(Named joint coordinates)
= = = = =

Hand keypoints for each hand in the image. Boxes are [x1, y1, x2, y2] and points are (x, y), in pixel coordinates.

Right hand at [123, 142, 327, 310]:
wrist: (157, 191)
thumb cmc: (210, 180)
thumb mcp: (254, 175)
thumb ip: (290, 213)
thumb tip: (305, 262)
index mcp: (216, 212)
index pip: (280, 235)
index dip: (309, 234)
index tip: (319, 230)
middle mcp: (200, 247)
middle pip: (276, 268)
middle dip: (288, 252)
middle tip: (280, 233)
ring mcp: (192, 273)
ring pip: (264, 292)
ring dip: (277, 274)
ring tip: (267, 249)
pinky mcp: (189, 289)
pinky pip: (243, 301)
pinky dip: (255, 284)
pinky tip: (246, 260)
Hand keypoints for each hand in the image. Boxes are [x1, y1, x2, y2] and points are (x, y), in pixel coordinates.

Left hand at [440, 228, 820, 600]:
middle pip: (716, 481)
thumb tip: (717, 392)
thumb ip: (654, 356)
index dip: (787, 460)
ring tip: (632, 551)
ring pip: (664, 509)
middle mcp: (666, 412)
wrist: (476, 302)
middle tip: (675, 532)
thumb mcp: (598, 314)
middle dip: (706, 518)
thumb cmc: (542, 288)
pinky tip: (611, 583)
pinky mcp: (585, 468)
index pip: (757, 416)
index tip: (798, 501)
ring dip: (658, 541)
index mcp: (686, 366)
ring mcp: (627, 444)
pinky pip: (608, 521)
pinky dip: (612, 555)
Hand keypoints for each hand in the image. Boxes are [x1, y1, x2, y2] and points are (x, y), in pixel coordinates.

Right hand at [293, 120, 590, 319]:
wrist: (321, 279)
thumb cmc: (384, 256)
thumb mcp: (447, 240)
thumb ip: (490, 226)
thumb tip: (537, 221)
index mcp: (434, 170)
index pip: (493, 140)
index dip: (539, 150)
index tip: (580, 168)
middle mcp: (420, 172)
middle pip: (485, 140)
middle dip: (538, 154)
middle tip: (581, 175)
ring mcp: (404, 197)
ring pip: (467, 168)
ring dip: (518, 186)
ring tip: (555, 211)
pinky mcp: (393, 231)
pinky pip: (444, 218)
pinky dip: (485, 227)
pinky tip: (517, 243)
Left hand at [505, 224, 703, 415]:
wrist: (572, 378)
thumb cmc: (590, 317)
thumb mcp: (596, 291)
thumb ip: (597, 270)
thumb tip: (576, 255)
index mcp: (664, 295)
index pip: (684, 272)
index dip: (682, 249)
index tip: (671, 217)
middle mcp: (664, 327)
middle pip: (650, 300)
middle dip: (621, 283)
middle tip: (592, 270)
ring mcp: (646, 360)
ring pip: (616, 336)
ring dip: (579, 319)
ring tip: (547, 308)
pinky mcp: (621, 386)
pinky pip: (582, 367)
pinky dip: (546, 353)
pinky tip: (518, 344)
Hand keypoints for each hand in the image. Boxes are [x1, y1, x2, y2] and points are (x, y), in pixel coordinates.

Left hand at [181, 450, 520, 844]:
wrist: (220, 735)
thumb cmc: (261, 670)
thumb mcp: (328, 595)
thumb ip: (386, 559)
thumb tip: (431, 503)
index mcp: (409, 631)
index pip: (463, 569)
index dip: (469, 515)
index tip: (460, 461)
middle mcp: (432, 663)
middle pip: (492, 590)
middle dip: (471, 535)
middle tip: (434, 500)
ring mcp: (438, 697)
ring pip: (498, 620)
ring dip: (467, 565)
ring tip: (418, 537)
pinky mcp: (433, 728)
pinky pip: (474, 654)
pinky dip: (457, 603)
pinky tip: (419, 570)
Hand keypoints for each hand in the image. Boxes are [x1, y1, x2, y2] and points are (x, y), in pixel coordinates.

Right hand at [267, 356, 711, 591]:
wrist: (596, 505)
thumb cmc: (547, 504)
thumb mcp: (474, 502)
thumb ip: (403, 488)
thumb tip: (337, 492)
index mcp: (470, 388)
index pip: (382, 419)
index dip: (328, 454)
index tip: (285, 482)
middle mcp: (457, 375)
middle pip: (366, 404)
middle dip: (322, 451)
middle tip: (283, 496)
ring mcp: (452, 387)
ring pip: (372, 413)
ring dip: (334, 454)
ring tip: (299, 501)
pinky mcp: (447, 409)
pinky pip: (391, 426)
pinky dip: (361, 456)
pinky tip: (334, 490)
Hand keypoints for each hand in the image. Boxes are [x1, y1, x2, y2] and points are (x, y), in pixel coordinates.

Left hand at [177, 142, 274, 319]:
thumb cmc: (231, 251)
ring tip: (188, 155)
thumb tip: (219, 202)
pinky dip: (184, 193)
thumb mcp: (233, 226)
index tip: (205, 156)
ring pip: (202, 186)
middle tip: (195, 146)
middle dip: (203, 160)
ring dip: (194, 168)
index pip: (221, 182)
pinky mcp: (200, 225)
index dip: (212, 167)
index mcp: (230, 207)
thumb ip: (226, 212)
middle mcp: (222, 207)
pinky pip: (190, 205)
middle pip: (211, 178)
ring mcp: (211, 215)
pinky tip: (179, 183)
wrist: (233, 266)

= = = = =

» **Work instructions**: Your answer must consist only of the lines from the one with "index mcp: (230, 207)" through the final line of the entries, each retyped exactly.

» **Answer to the problem**:
index mcp: (230, 207)
thumb ip: (226, 212)
middle mcp: (222, 207)
pinky pip: (190, 205)
middle pip: (211, 178)
ring mcp: (211, 215)
pinky tip: (179, 183)
wrist: (233, 266)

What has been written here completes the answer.